A distributed computing system is a group of processing units, frequently referred to as “nodes”, that work together to present a unified system to a user. These systems can range from relatively small and simple, such as multi-component single systems, to world-wide and complex, such as some grid computing systems. These systems are usually deployed to improve the speed and/or availability of computing services over that provided by a single processing unit alone. Alternatively, distributed computing systems can be used to achieve desired levels of speed and availability within cost constraints.
Distributed systems can be generally described in terms of how they are designed to take advantage of various computing concepts, including specialization, redundancy, isolation, and parallelism. Different types of systems are distinguished by the tradeoffs made in emphasizing one or more of these attributes and by the ways in which the system deals with the difficulties imposed by distributed computing, such as latency, network faults, and cooperation overhead.
Most distributed systems have multiple comparable processing units available for work. If there is a problem with any particular processing unit, other units can be brought in to handle the requests which would have gone to the problem unit. For example, some services are deployed on “clusters,” or interconnected groups of computers, so that the service can continue even if some of the individual computers go down. The resulting reliability is generally referred to as “high availability” and a distributed system designed to achieve this goal is a high availability system.

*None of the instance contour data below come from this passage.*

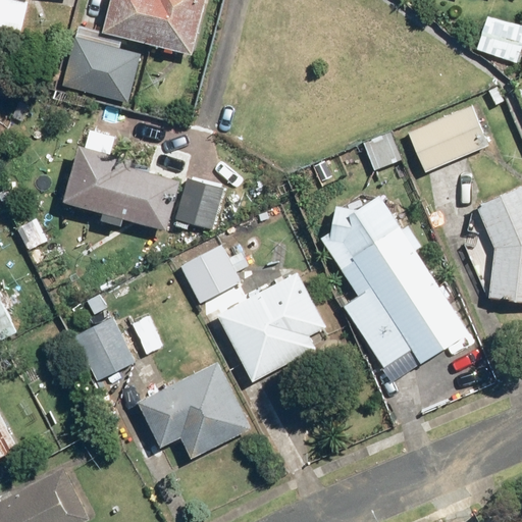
[(117,0),(109,29),(181,48),(194,0),(117,0)]
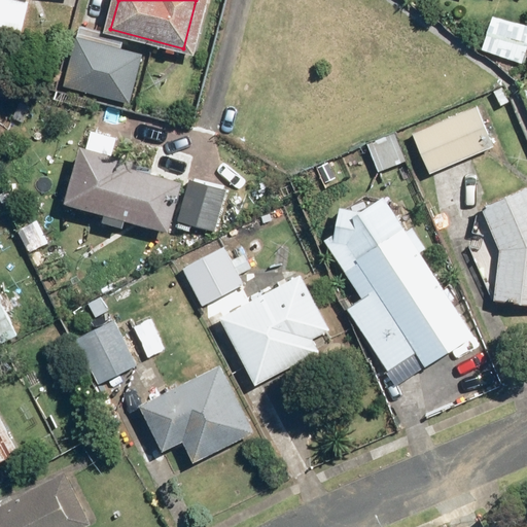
[(82,32),(69,76),(132,94),(144,49),(82,32)]
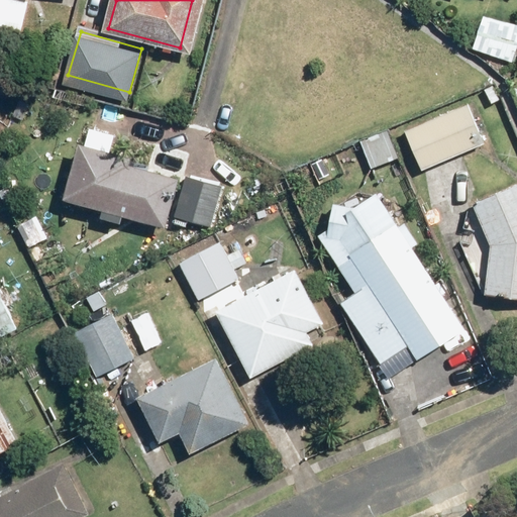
[(467,114),(410,137),(423,169),(480,145),(467,114)]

Part of the reason distributed systems use redundancy to achieve high availability is because each processing unit can be isolated from the larger system. Intrusions, errors, and security faults can be physically and logically separated from the rest of the system, limiting damage and promoting the continuing availability of the system. Further, distributed systems can be designed so that errors in one node can be prevented from spreading to other nodes. The ability to deal with errors is generally referred to as “fault tolerance.”
One difficulty with fault tolerance is that the cost and complexity of the system grows faster than the gains in reliability from fault-tolerant systems. Thus, systems are generally engineered to be fault tolerant only within certain limits. One consequence is that fault-tolerant, high-availability systems frequently degrade gracefully under moderate pressure, but severe pressure can cause abrupt instability and experience cascading failures, even across isolation boundaries.